14 Adalet tersine döndü,
Doğruluk uzakta duruyor;
Çünkü gerçek sokakta düştü,
Doğruluk da içeri giremiyor.
15 Evet, gerçek eksik;
Kötülükten uzak duran da kendini av yapıyor. Yahve bunu gördü,
Adaletin olmamasından da hoşnutsuzdu.
16 Hiçbir insanın olmadığını gördü,
Aracılık edecek birinin de olmamasına şaştı.
Bu yüzden kendi kolu ona kurtuluş getirdi;
Doğruluğu kendisine destek oldu.
17 Doğruluğu zırh gibi üzerine,
Kurtuluş miğferini de başına giydi.
Öç alma giysilerini kuşandı,
Gayreti de kaftan gibi sarındı.
18 Yaptıklarına göre, uygun karşılık verecek, hasımlarına gazap, düşmanlarına ceza. Adalara hak ettiklerini ödeyecek.

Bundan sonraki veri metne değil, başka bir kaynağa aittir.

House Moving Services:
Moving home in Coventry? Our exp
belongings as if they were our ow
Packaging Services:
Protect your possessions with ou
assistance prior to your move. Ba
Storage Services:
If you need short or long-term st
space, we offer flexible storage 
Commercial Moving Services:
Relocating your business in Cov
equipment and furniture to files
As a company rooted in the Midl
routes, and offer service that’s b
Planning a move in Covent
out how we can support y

19 Böylece batıdan olanlar Yahve'nin adından,
Gün doğumundakiler de görkeminden korkacaklar;
Çünkü Yahve'nin soluğunun önüne kattığı,
Coşkun bir ırmak gibi o gelecek.
20 “Fidye ile Kurtarıcı Siyon'a,
Yakov'daki itaatsizlikten dönenlere gelecek” diyor Yahve.

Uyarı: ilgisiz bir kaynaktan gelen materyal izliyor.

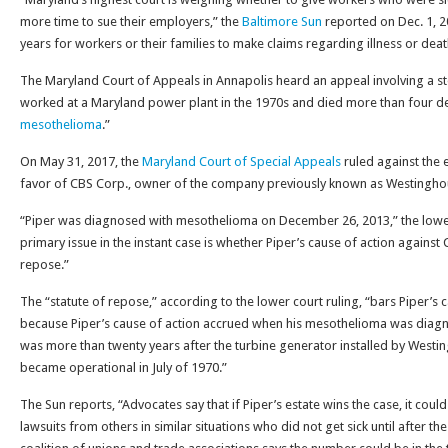
more time to sue their employers,” the
Baltimore Sun
reported on Dec. 1, 2
years for workers or their families to make claims regarding illness or de
The Maryland Court of Appeals in Annapolis heard an appeal involving a ste
worked at a Maryland power plant in the 1970s and died more than four d
mesothelioma
.”
On May 31, 2017, the
Maryland Court of Special Appeals
ruled against the e
favor of CBS Corp., owner of the company previously known as Westinghous
“Piper was diagnosed with mesothelioma on December 26, 2013,” the lower
primary issue in the instant case is whether Piper’s cause of action against 
repose.”
The “statute of repose,” according to the lower court ruling, “bars Piper’s 
because Piper’s cause of action accrued when his mesothelioma was diag
was more than twenty years after the turbine generator installed by Wes
became operational in July of 1970.”
The Sun reports, “Advocates say that if Piper’s estate wins the case, it coul
lawsuits from others in similar situations who did not get sick until after t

21 “Benim için, bu benim onlarla yaptığım antlaşmadır” diyor Yahve. “Üzerinde olan Ruhum ve ağzına koymuş olduğum sözlerim, şimdiden sonsuza dek ağzından, soyunun ağzından, soyunun soyunun ağzından ayrılmayacak” diyor Yahve.